MATERIAL SUPPLIED Start Marker

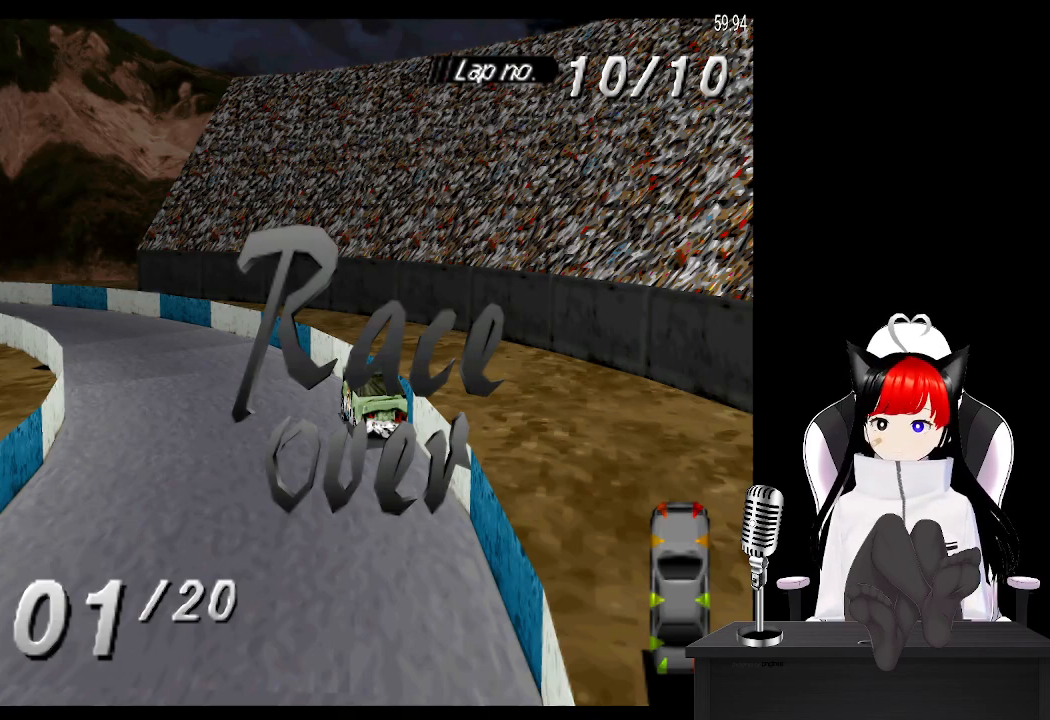
{"buttons": ["CROSS"], "left_stick": "center", "right_stick": "center", "events": [[50, "CROSS", "up"], [117, "CROSS", "down"], [217, "CROSS", "up"], [283, "CROSS", "down"], [383, "CROSS", "up"], [450, "CROSS", "down"]]}
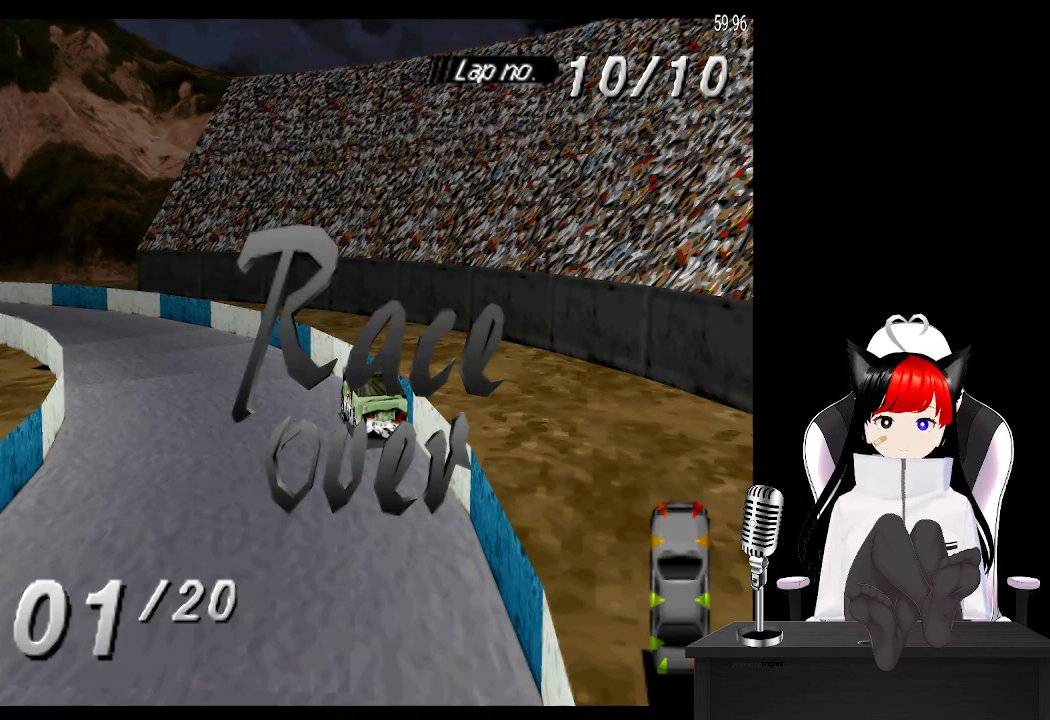
{"buttons": [], "left_stick": "center", "right_stick": "center", "events": [[67, "CROSS", "up"], [150, "CROSS", "down"], [267, "CROSS", "up"], [383, "CROSS", "down"], [483, "CROSS", "up"]]}
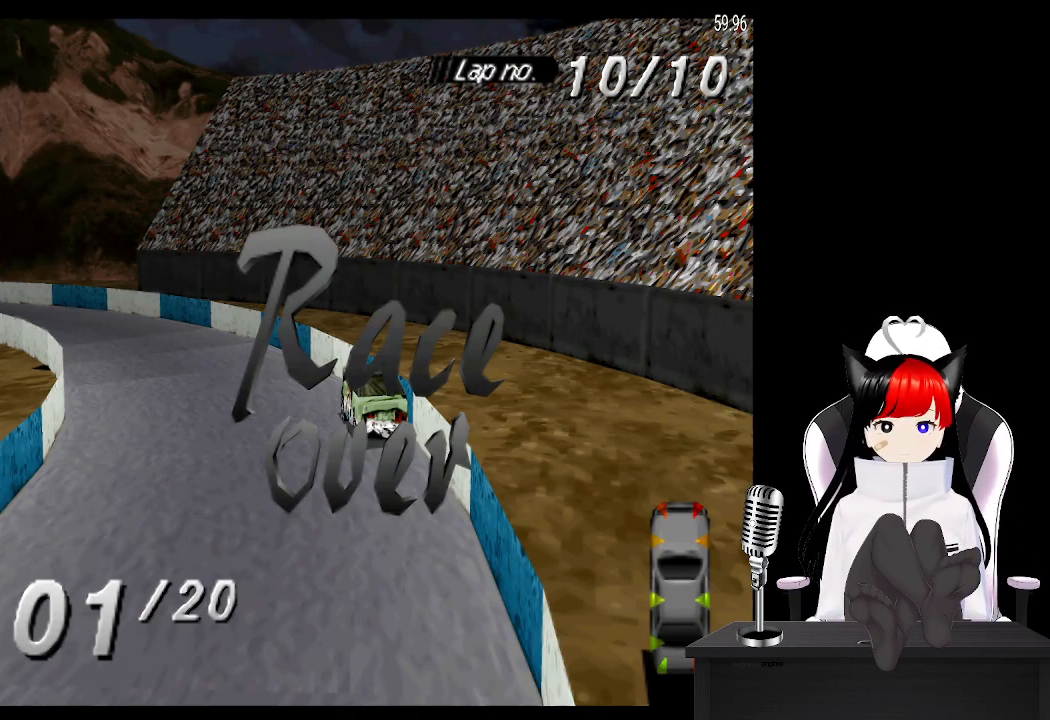
{"buttons": [], "left_stick": "center", "right_stick": "center", "events": [[83, "CROSS", "down"], [200, "CROSS", "up"], [300, "CROSS", "down"], [433, "CROSS", "up"]]}
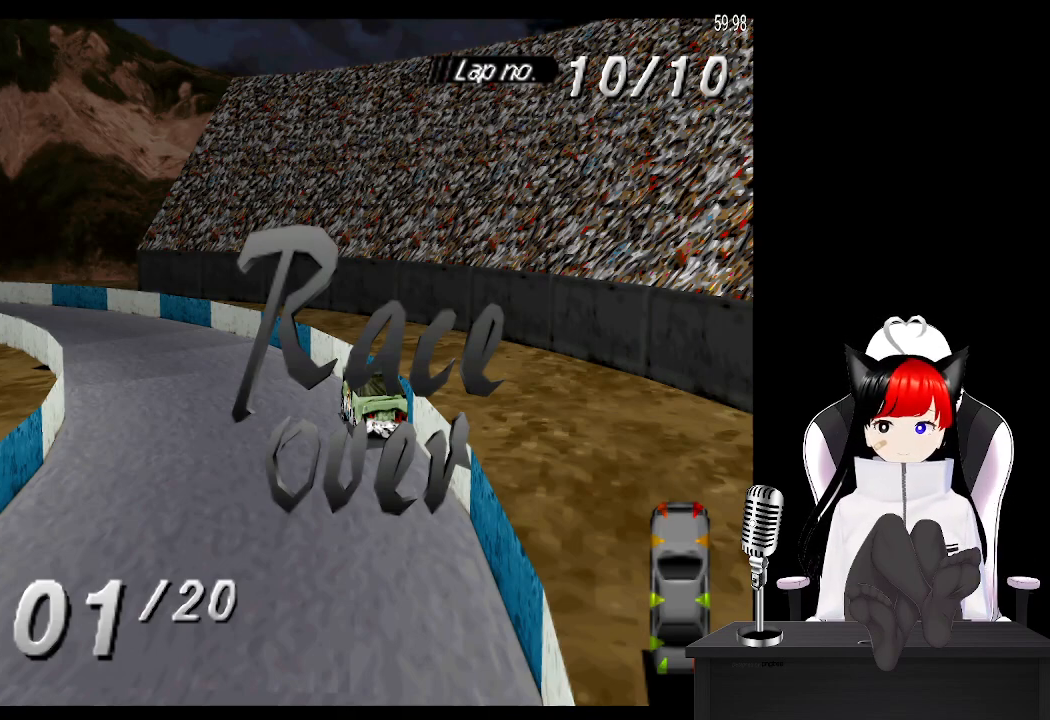
{"buttons": ["CROSS"], "left_stick": "center", "right_stick": "center", "events": [[33, "CROSS", "down"], [167, "CROSS", "up"], [233, "CROSS", "down"], [350, "CROSS", "up"], [433, "CROSS", "down"]]}
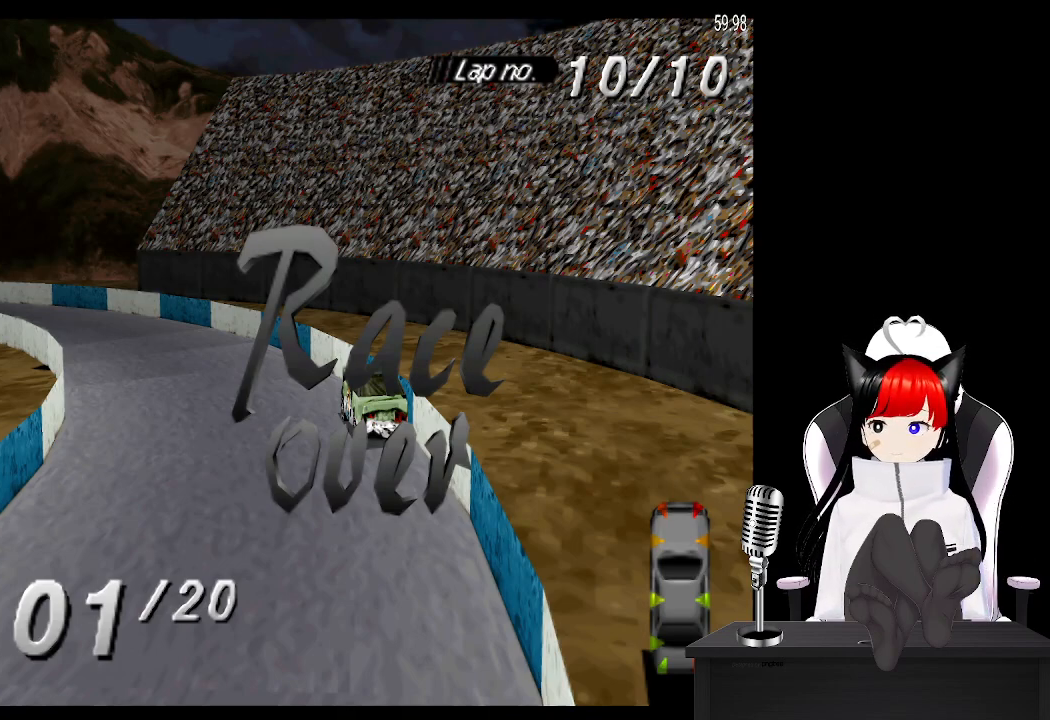
{"buttons": [], "left_stick": "center", "right_stick": "center", "events": [[50, "CROSS", "up"], [150, "CROSS", "down"], [267, "CROSS", "up"], [367, "CROSS", "down"], [467, "CROSS", "up"]]}
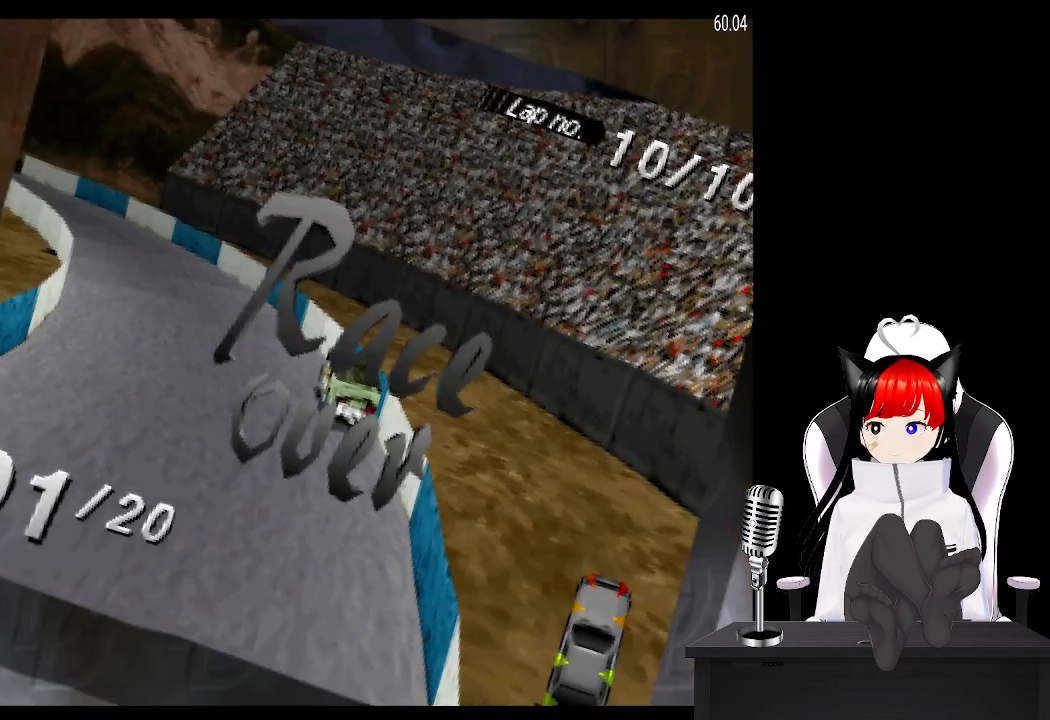
{"buttons": [], "left_stick": "center", "right_stick": "center", "events": []}
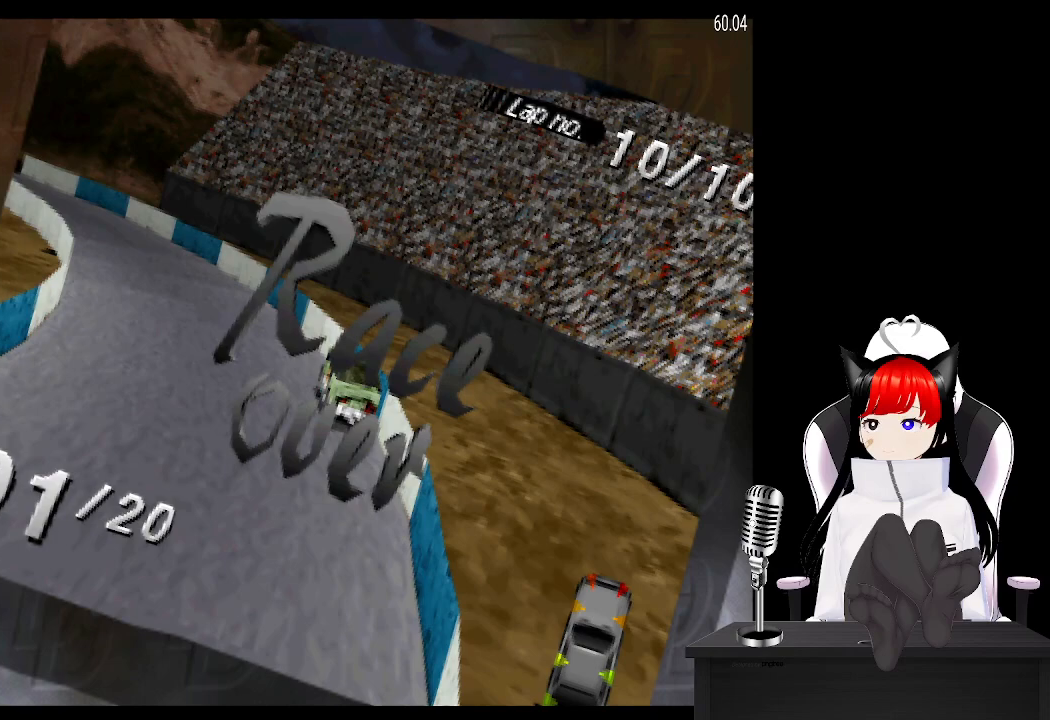
{"buttons": [], "left_stick": "center", "right_stick": "center", "events": []}
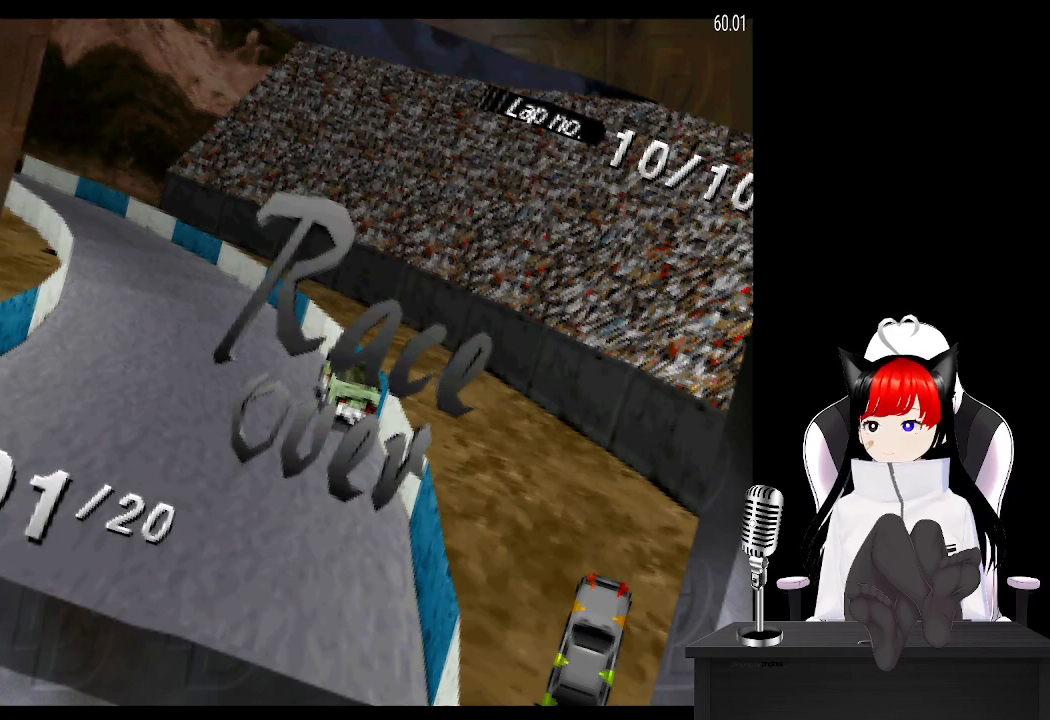
{"buttons": [], "left_stick": "center", "right_stick": "center", "events": []}
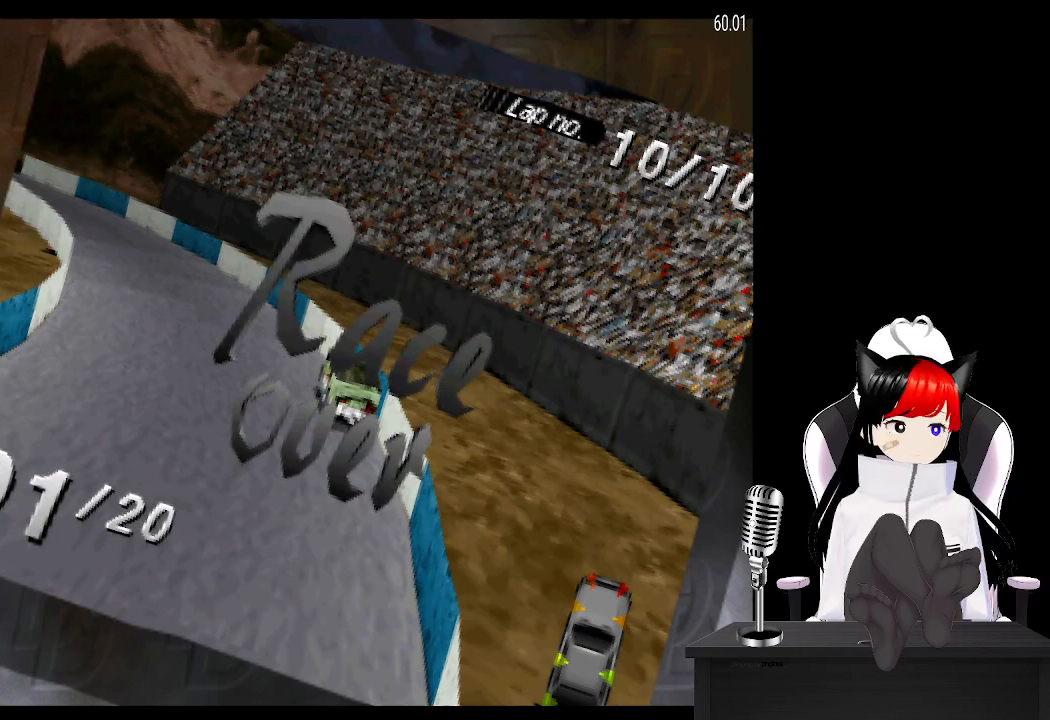
{"buttons": [], "left_stick": "center", "right_stick": "center", "events": []}
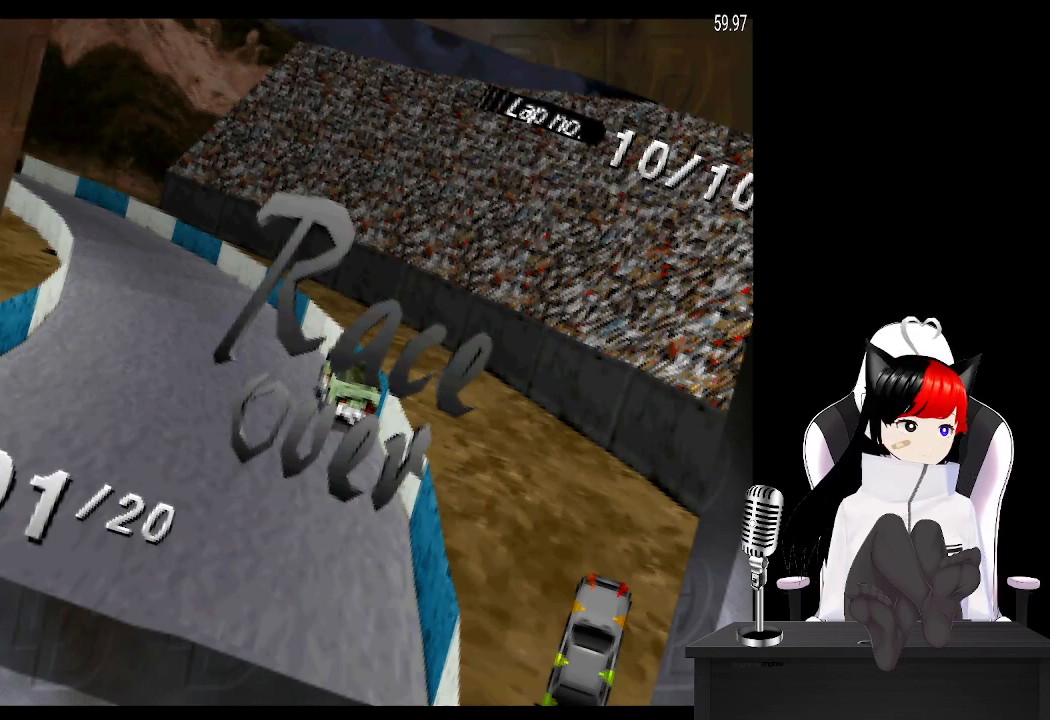
{"buttons": [], "left_stick": "center", "right_stick": "center", "events": []}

MATERIAL SUPPLIED End Marker

Print the listing exactly, pictures excluded.

§ **ANSWER SPACE**:
{"buttons": ["CROSS"], "left_stick": "center", "right_stick": "center", "events": [[50, "CROSS", "up"], [117, "CROSS", "down"], [217, "CROSS", "up"], [283, "CROSS", "down"], [383, "CROSS", "up"], [450, "CROSS", "down"]]}
{"buttons": [], "left_stick": "center", "right_stick": "center", "events": [[67, "CROSS", "up"], [150, "CROSS", "down"], [267, "CROSS", "up"], [383, "CROSS", "down"], [483, "CROSS", "up"]]}
{"buttons": [], "left_stick": "center", "right_stick": "center", "events": [[83, "CROSS", "down"], [200, "CROSS", "up"], [300, "CROSS", "down"], [433, "CROSS", "up"]]}
{"buttons": ["CROSS"], "left_stick": "center", "right_stick": "center", "events": [[33, "CROSS", "down"], [167, "CROSS", "up"], [233, "CROSS", "down"], [350, "CROSS", "up"], [433, "CROSS", "down"]]}
{"buttons": [], "left_stick": "center", "right_stick": "center", "events": [[50, "CROSS", "up"], [150, "CROSS", "down"], [267, "CROSS", "up"], [367, "CROSS", "down"], [467, "CROSS", "up"]]}
{"buttons": [], "left_stick": "center", "right_stick": "center", "events": []}
{"buttons": [], "left_stick": "center", "right_stick": "center", "events": []}
{"buttons": [], "left_stick": "center", "right_stick": "center", "events": []}
{"buttons": [], "left_stick": "center", "right_stick": "center", "events": []}
{"buttons": [], "left_stick": "center", "right_stick": "center", "events": []}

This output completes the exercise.